Das Casino mit der riesigen und seltsamen Metallskulptur auf dem Dach (ich denke dabei immer an einen Fisch), in dem ich gerade spiele, kenne ich bereits. Es ist eine der richtig schönen Poker-Locations. Und im spanischen Spätsommer sowieso. Grandioses Urlaubswetter umhüllt einen an diesem Strand mit angenehm warmer Luft, und wenn man dann von draußen die gleichmäßigen Treppenstufen in den Dungeon hinabsteigt - die Haupthallen des Casinos befinden sich unter der Erde -, wechselt man Klimazonen. Die Luft in den Hallen ist trotz der unglaublichen Menschenmassen richtig gut, die Räume sind hell (insbesondere um den TV-Tisch herum), und überall hängen stilvolle Banner von den hohen Decken. Die gut eineinhalbtausend Poker-Azubis und Pokerpros sorgen mit aufgeregtem Getümmel für eine auditive Atmosphäre, die nur von den Geräuschen der Chip-Shuffler übertönt wird - der Spieler, die ihre wertvollen Plastikplättchen sortieren, jonglieren und fingerfertig herumstapeln. Rhythmisch, hypnotisch und omnipräsent wirkt dieser unverwechselbare Sound auf mich. Ich mag dieses cosy Feeling hier und versuche, es in jeder Situation zu genießen. Grundsätzlich ist es schon so, dass je höher die Einsätze für ein Event ausfallen, desto besser die Casino-Räumlichkeiten ausgestattet sind. Aber ich habe auch schon so einige Ausnahmen gesehen und insbesondere in meiner Anfangszeit in Etablissements mit etwas geringerer Luftdurchsichtigkeitsquote gespielt als hier. Aber damals durfte man ja auch noch überall rauchen.

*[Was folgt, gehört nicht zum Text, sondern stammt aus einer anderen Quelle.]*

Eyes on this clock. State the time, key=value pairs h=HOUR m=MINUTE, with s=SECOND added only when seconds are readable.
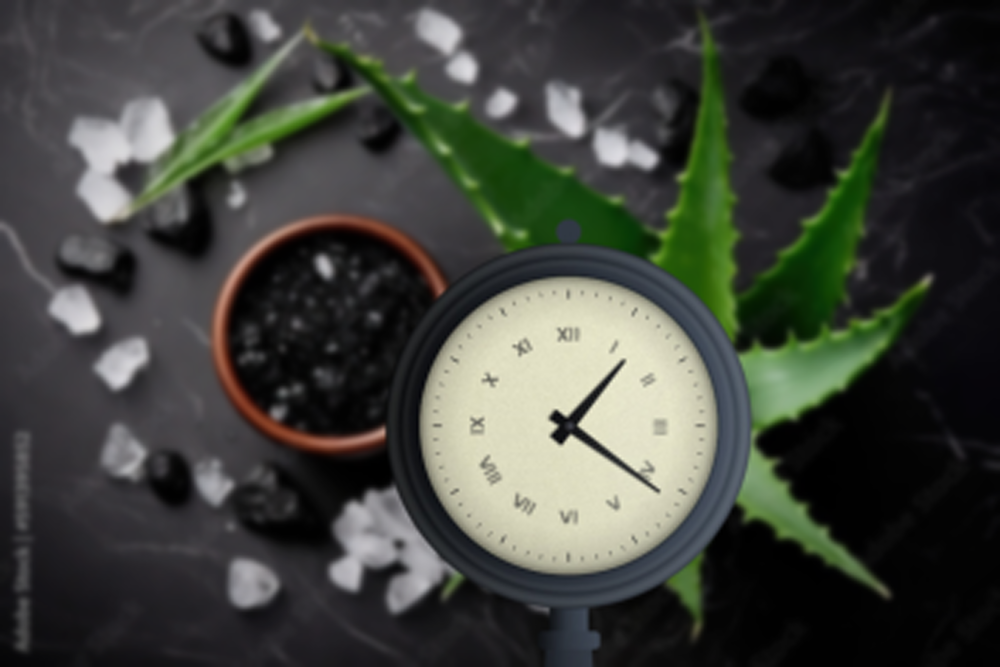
h=1 m=21
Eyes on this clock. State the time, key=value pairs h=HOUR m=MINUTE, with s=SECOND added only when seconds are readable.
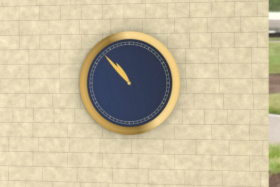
h=10 m=53
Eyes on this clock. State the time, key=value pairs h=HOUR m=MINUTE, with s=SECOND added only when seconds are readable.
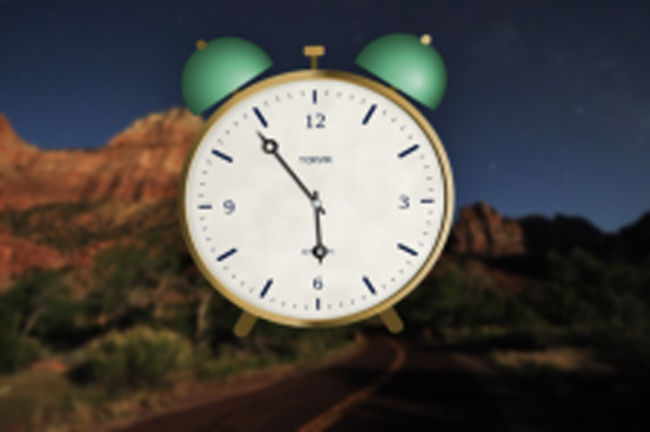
h=5 m=54
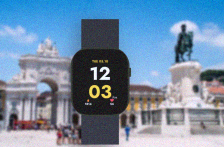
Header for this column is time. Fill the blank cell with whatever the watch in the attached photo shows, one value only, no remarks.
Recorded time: 12:03
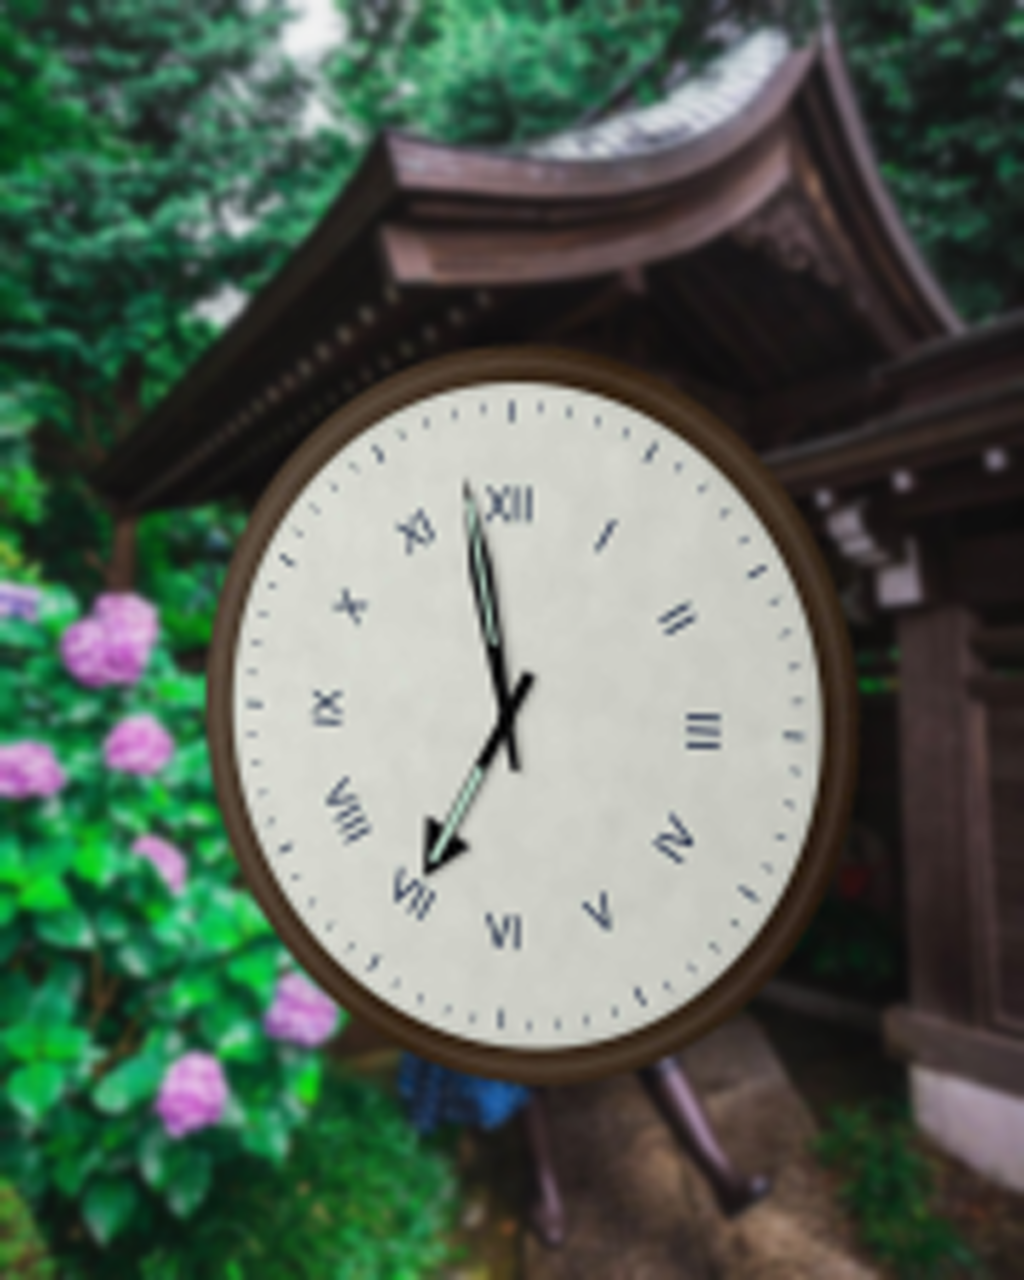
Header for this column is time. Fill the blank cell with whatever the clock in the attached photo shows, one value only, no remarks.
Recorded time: 6:58
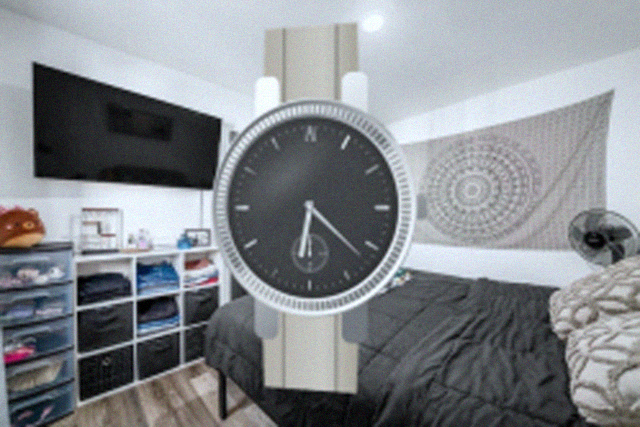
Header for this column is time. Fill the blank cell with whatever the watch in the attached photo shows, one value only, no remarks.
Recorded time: 6:22
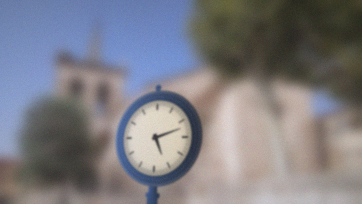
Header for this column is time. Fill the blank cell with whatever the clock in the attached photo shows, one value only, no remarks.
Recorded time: 5:12
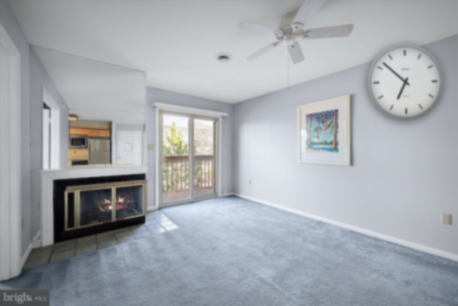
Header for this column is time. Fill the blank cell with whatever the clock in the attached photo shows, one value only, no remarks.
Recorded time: 6:52
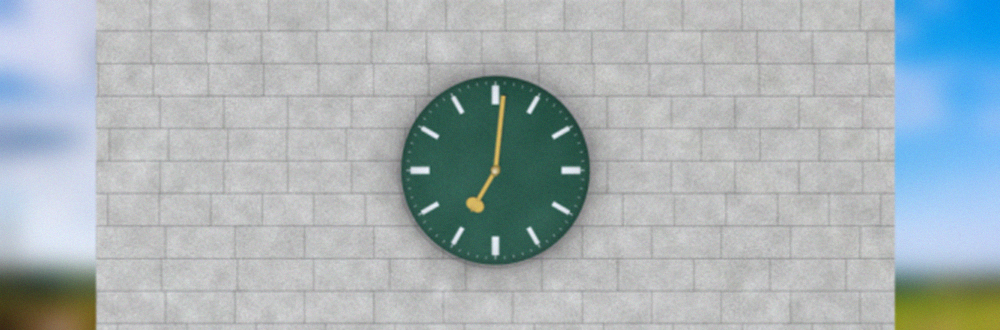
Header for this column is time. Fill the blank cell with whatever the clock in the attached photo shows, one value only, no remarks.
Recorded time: 7:01
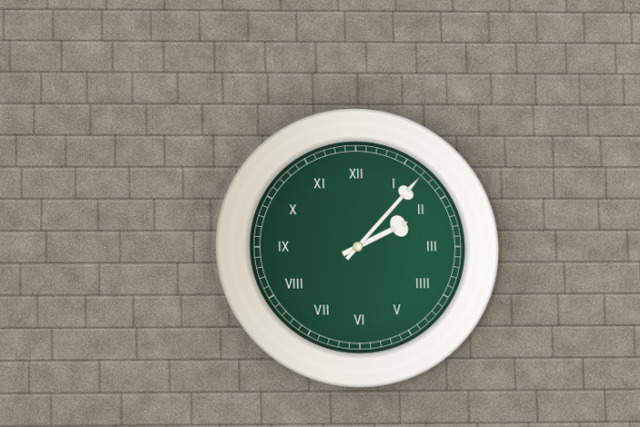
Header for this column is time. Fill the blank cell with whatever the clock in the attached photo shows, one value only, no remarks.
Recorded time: 2:07
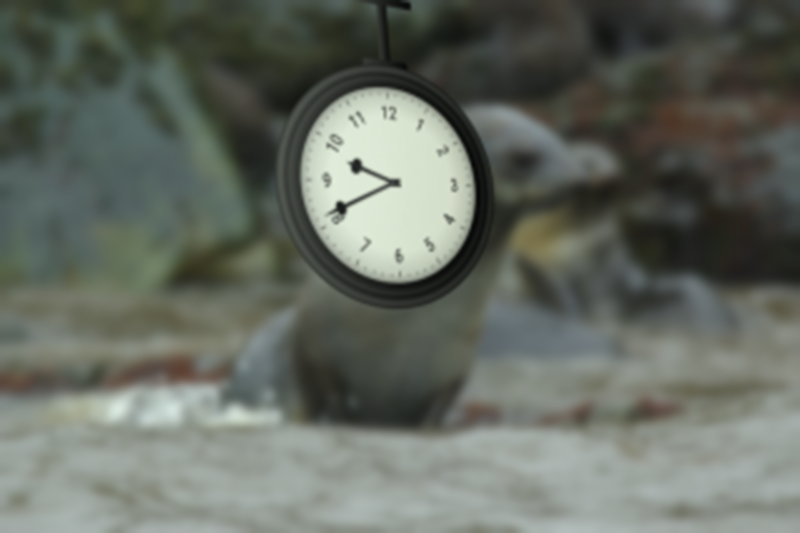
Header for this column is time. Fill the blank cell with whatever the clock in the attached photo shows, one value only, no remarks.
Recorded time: 9:41
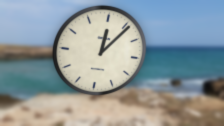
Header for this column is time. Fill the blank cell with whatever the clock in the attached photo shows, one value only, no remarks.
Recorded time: 12:06
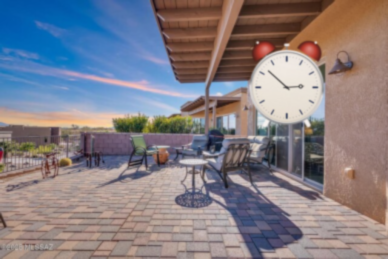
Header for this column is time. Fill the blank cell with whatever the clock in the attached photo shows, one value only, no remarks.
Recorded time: 2:52
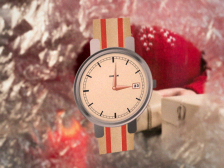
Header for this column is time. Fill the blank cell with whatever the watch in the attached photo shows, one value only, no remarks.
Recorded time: 3:01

Ich bin seit Tagen ununterbrochen am Tisch. Am nächsten Vormittag geht es mit Tag drei des Main Events weiter, also des Turniers, das hier in Barcelona alljährlich von der European Poker Tour ausgetragen wird. Die Einsätze dort sind im Vergleich zum Cash-Game-Tisch, an dem ich gerade sitze, oder etwa zu Super High Rollern eher niedrig, doch für ein Turnierevent prestigeträchtig hoch. Mit 5300 Euro kauft man sich dort ein und spielt im Optimalfall über sechs Tage hochkonzentriert bis zu zwölf Stunden täglich, um entweder im Laufe des Turniers rauszufliegen oder im besten Fall am Ende als einer der Sieger eine Million Euro einzukassieren. Weil sich das Turnier über mehrere Tage erstreckt, schleppt man seine Chips, die man als Gegenwert für die Einsatzsumme bekommen hat, von Tag zu Tag mit. Ist man am Ende des jeweiligen Tages noch im Rennen, wirft man seine aktuelle Chipsmenge in einen dafür vorgesehenen Plastiksack und schöpft am nächsten Morgen daraus.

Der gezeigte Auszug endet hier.